In my first interview questionnaire that I sent out it went to Portland’s one and only Aaron B. Hockley; Photographer Extraordinaire, Software Engineer, WordCamp Organizer, WordPress User, Dogcaught Writer & Photographer, a writer on OurPDX, and just another blogger! Aaron often writes on these several blogs and takes awesome photos, like the one to the right. One of his recent entries is even a video blog entry about Twitter usage.
After that mighty introduction, here’s the info on Aaron’s daily commute.
1. What is your occupation? What exactly does the occupation entail?
I'm a software developer, working primarily with ASP.NET web applications and SQL Server. I develop and support line of business applications for a local agency related to criminal justice.
2. How long have you been in the occupation?
I've been in the web/software industry for about 10 years, at my current employer for just over 2 years.
3. What city & state do you live in?
Live in Vancouver, WA and work in Portland, OR.
4. What mode (car, bike, foot, boat, airplane, train, airship, etc) of transport do you use for getting to and from work? Airship?
I wish. A "typical" day involves driving from my house to a transit center (about 10 miles), then light rail train, then a bus for the last couple of miles.
2. How long does each leg of your commute take? If you don't commute, how much time do you spend getting to and from your desk or place of work?
In the morning it's about 45 minutes from door to door, in the evening it's about an hour.
3. How do you pass the time while commuting or traveling? Read, write, compute, chat, other?

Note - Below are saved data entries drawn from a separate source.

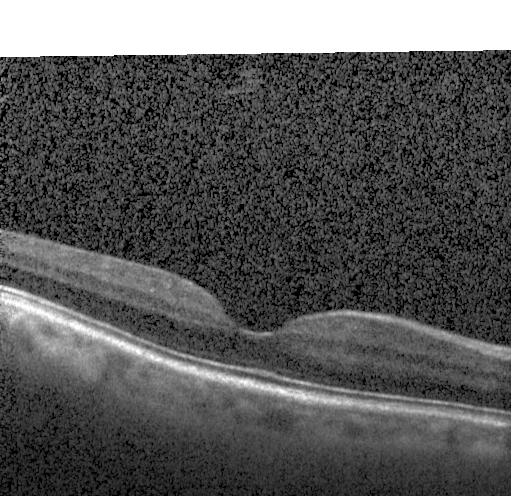
Horizontal scan through the fovea. Heidelberg Spectralis OCT system. OCT line scan.
Neither CNV, DME, nor drusen.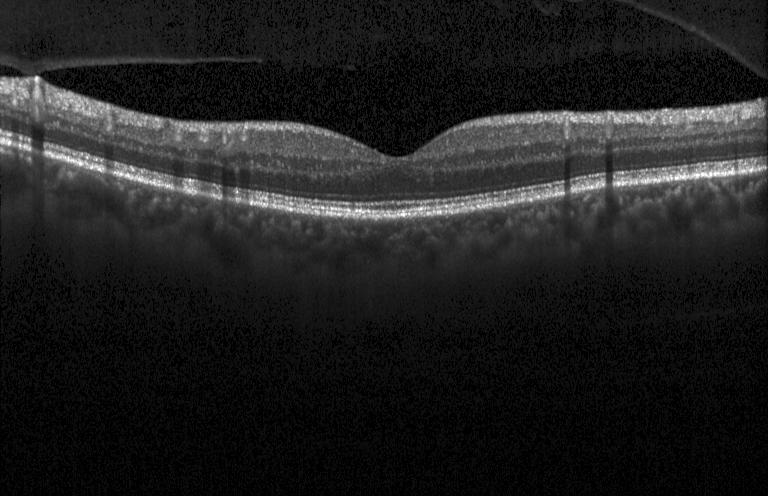 Finding: no choroidal neovascularization, diabetic macular edema, or drusen.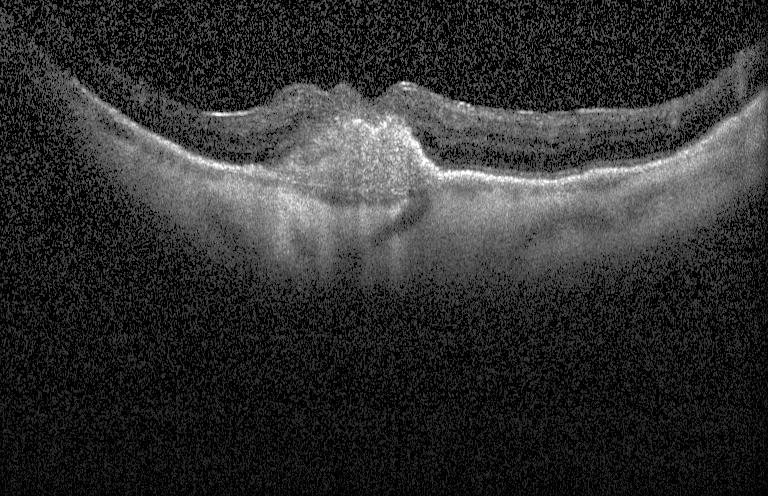 Spectral-domain optical coherence tomography · OCT B-scan.
Choroidal neovascularization.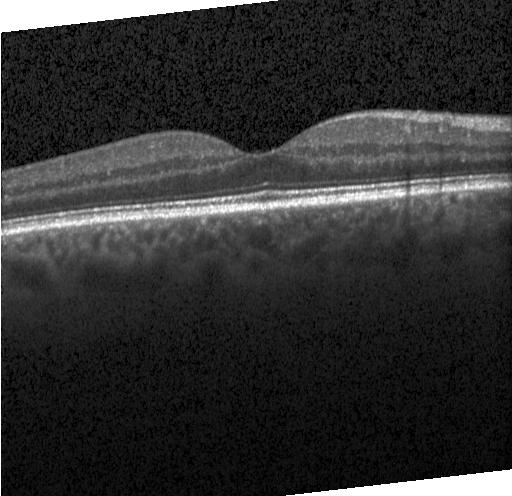

Centered on the fovea. SD-OCT. Optical coherence tomography scan. Acquired on a Heidelberg Spectralis — This B-scan demonstrates no CNV, DME, or drusen.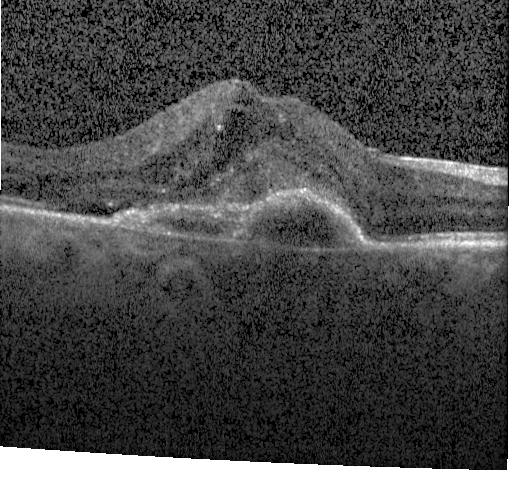
OCT line scan — Diagnosis: choroidal neovascularization.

Generally the time is spent listening to podcasts, and when I'm on the bus or train I'll catch up on RSS feeds or Twitter on my Blackberry.
4. If you had your choice, what mode would you take?
Ideally I'd live close enough to work that I could walk.
5. If there was one thing you could change about your commute, what would it be?
Other than making it shorter, I'd appreciate freeways with adequate capacity. North of the Columbia River (in Vancouver), roads have for the most part kept pace with growth. In Portland, massive population growth has led to zero new road capacity.
6. If gas went up to $5.00 a gallon, how would that change your commute?
Honestly, I doubt it would very much. When it was over $4, we consolidated optional trips but it didn't affect my commute.
So in the next interview I’ll provide a tally, so we know where we are with types of commutes and other ideas that the answers provide.